Houses were unroofed at Bundaberg, Maryborough and along the Sunshine and Gold Coasts. Huge seas and storm surge caused severe erosion at Emu Park, Yeppoon, and in the Maryborough Bundaberg area. 

Newcastle earthquake, 1989 – $4.24 billion 

On December 28, 1989, at 10.27am, an earthquake measuring 5.6 on the Richter scale hit Newcastle.  

The quake’s epicentre was approximately 15km from Newcastle’s central business district.  

It caused widespread damage to infrastructure including roads, bridges and power lines. It damaged 50,000 buildings, including 40,000 homes. 13 people died and 160 were injured.  

In February 1990, Cyclone Nancy dumped a large amount of rain on Newcastle, which increased the rate of movement in some structures and prompted the discovery of leaks in buildings that had previously been considered structurally sound after the earthquake. 

New Zealand 

1.     Canterbury earthquakes, 2010/11 – $NZ22.88 billion ($21.56 billion) 

Between September 2010 and the end of 2011, four major earthquakes and more than 11,200 aftershocks shook the residents of Christchurch and surrounding towns.  

The Canterbury earthquake sequence is the biggest insured event in New Zealand history and, at the time, the 4th most expensive global natural disaster. 

As well as costing private insurers more than $NZ22 billion, the government Earthquake Commission paid a further $NZ10 billion, bringing the total insured cost of the event to more than $NZ32 billion. 

More than 650,000 insurance claims have been made as a result of the quakes, and 168,000 of these were with private insurers. 185 people died. 

2.     Kaikoura earthquake, 2016 – $NZ2.27 billion ($2.14 billion) 

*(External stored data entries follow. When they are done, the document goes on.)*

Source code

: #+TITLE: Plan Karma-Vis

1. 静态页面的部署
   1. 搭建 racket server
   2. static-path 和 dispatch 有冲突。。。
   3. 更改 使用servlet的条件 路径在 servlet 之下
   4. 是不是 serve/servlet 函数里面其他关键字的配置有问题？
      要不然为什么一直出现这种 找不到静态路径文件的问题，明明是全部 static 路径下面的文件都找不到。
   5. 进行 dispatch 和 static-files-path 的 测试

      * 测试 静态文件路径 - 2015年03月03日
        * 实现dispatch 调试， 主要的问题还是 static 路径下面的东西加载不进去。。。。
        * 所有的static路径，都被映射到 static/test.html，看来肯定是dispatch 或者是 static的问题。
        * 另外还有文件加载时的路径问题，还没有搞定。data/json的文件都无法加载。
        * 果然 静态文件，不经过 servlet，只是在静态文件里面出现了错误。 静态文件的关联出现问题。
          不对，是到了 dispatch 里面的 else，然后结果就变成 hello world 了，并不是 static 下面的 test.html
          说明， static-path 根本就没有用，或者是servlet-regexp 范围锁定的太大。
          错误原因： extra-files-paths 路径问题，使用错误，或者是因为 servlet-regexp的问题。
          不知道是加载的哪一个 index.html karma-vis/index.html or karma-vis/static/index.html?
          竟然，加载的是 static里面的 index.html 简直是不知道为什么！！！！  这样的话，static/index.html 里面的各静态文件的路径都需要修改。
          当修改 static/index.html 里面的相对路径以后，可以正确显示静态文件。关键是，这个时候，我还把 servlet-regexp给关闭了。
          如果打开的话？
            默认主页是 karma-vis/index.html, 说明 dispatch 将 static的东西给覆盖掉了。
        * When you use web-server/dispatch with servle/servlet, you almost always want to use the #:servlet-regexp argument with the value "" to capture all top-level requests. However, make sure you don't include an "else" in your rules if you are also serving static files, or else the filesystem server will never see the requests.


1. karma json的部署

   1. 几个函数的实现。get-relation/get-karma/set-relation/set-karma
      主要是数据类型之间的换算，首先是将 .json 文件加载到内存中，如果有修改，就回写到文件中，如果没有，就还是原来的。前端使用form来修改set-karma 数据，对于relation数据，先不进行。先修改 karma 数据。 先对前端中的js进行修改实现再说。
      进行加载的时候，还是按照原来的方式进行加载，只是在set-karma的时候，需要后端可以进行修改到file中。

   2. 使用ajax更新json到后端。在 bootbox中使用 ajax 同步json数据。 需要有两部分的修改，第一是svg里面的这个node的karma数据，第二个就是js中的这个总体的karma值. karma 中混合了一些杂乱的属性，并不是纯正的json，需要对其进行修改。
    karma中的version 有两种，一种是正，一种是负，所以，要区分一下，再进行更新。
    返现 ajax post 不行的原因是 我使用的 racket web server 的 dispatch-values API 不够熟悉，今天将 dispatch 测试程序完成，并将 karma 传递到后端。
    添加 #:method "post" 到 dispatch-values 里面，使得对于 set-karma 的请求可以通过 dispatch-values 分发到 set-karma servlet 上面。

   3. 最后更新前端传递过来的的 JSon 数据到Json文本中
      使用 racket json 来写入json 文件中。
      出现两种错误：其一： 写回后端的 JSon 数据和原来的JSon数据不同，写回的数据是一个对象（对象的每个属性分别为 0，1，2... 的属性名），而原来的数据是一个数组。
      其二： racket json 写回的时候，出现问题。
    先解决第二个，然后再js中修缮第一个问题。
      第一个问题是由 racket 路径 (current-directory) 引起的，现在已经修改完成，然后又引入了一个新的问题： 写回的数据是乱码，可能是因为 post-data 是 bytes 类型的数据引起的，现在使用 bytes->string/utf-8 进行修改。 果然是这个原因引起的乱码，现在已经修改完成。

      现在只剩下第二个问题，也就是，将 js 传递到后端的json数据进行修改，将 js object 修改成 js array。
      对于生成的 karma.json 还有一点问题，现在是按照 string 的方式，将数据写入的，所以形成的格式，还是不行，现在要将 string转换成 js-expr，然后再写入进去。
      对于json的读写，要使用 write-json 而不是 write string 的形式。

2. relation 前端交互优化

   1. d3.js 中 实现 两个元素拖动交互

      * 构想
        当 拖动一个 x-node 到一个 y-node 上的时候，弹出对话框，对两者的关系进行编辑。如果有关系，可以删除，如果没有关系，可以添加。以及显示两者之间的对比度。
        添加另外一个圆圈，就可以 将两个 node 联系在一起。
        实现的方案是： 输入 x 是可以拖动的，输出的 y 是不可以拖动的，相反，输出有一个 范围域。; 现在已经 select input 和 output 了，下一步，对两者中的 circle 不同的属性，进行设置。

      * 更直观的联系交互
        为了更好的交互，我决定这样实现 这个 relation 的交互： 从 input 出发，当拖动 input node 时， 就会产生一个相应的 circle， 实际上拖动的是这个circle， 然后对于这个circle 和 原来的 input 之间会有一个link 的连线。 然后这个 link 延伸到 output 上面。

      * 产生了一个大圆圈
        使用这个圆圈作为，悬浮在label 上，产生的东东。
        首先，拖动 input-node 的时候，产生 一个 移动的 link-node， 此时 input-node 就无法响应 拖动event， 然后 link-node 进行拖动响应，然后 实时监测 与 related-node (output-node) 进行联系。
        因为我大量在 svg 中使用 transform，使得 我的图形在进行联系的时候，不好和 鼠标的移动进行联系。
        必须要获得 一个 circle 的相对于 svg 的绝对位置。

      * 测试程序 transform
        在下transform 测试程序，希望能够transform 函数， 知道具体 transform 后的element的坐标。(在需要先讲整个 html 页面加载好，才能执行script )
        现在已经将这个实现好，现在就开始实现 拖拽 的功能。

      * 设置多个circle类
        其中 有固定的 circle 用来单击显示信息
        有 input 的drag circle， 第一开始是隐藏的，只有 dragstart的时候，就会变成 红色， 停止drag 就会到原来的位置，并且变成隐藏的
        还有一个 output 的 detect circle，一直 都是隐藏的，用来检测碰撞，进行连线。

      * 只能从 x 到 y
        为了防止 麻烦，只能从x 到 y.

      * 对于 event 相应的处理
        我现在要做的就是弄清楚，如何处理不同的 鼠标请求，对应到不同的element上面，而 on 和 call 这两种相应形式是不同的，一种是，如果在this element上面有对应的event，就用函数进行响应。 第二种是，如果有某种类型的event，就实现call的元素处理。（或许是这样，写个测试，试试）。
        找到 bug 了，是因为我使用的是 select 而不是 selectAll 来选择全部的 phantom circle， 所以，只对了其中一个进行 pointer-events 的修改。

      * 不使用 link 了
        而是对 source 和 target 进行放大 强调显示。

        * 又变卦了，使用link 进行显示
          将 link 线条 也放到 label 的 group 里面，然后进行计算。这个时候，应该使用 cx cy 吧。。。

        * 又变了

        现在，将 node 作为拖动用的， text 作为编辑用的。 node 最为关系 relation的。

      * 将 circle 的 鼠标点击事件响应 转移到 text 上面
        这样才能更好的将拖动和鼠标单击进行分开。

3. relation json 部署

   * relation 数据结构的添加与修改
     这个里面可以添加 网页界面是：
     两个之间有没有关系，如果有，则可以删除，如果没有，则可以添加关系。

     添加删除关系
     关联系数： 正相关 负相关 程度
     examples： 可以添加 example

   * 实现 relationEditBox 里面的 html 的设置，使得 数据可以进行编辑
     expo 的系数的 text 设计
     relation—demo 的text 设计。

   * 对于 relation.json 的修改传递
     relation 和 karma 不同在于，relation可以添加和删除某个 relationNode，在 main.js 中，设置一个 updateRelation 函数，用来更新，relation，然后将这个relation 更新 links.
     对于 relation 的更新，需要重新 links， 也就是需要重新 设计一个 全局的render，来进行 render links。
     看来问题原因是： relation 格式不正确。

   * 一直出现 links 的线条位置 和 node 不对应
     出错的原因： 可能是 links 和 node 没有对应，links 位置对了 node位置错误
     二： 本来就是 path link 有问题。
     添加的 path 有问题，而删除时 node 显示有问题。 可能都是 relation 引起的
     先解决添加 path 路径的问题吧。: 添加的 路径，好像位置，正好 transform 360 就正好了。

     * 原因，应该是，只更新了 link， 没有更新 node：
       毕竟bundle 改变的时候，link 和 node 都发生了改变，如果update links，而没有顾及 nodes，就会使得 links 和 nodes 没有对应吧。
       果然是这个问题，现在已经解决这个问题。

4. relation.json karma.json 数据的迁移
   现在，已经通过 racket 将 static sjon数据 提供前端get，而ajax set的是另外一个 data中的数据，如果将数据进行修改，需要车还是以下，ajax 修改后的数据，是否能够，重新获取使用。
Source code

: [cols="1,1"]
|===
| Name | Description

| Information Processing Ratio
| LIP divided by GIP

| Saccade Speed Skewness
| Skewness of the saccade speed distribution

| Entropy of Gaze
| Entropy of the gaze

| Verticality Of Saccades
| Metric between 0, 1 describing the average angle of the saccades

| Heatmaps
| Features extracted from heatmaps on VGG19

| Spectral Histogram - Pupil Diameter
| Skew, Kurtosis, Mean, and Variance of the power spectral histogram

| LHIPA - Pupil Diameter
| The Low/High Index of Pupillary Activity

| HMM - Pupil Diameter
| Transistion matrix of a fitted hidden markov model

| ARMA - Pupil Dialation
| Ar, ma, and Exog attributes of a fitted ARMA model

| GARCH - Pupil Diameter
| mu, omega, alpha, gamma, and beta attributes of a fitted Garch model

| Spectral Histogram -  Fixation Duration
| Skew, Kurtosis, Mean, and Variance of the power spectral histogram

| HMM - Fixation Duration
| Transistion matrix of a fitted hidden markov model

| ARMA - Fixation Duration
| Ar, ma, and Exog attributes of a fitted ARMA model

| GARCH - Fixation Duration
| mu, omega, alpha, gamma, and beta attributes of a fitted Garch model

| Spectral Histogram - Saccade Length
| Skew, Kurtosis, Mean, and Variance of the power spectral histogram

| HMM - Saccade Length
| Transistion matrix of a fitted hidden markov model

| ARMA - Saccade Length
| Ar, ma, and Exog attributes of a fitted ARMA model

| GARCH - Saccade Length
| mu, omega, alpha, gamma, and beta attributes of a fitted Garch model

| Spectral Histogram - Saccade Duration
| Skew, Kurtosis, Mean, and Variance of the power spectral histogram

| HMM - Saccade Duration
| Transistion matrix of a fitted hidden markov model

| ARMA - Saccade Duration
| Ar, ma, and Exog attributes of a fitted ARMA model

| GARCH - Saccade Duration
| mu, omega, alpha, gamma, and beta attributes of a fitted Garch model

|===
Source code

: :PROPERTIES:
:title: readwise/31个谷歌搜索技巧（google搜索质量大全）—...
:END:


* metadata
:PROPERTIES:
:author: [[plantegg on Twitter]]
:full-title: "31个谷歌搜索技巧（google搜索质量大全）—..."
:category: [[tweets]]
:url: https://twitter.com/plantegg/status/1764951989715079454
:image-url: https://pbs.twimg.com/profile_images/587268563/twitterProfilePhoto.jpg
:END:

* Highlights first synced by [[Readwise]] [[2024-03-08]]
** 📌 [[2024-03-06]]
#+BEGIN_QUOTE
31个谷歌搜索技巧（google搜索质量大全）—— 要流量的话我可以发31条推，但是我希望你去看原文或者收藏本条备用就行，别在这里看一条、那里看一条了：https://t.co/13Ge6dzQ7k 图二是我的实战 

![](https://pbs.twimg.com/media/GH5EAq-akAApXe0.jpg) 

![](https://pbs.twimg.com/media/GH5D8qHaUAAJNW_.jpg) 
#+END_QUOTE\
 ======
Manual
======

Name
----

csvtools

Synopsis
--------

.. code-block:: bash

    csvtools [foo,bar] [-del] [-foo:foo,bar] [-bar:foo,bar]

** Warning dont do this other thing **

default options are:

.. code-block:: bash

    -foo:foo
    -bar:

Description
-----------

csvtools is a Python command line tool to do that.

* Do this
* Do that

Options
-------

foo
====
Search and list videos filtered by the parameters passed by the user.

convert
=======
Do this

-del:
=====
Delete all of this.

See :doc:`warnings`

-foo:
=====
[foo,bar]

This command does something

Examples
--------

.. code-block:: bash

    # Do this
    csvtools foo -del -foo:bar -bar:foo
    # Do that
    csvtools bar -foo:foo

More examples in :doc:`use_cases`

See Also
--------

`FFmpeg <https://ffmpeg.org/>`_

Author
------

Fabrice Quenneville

At two minutes after midnight on November 14, 2016, a magnitude 7.8 earthquake struck the South Island of New Zealand. 

Ruptures occurred on multiple faults and the earthquake has been described as the “most complex earthquake ever studied”. 

Almost 40,000 home and contents claims were lodged, and more than 4000 commercial claims. 

3.     Bay of Plenty earthquake, 1987 – $NZ392.9 million, figure adjusted for inflation ($370.25 million) 

At 1.42pm on March 2, 1987, a 6.5 magnitude earthquake struck the Bay of Plenty region of New Zealand. 

It was at the time the most damaging earthquake New Zealand had experienced since the 1968 Inangahua earthquake. 

4.     Timaru hailstorm, 2019 – $NZ170.98 million ($161.12 million) 

A destructive storm on November 20, 2019, saw hailstones 4.3cm in diameter strike the South Island city of Timaru. 

The stones smashed windows, damaged roofs, and dented vehicles when the front landed just before noon. There were more than 19,000 claims lodged, 12,000 of them motor. 

5.     North Island floods, 2022 – $NZ119.64 million ($112.74 million) 

Torrential rain, thunderstorms and flash flooding from March 21-29 affected much of the top half of the North Island, but were particularly focused on Auckland. 

Almost 10,000 claims were lodged, with more than 7000 relating to home and contents.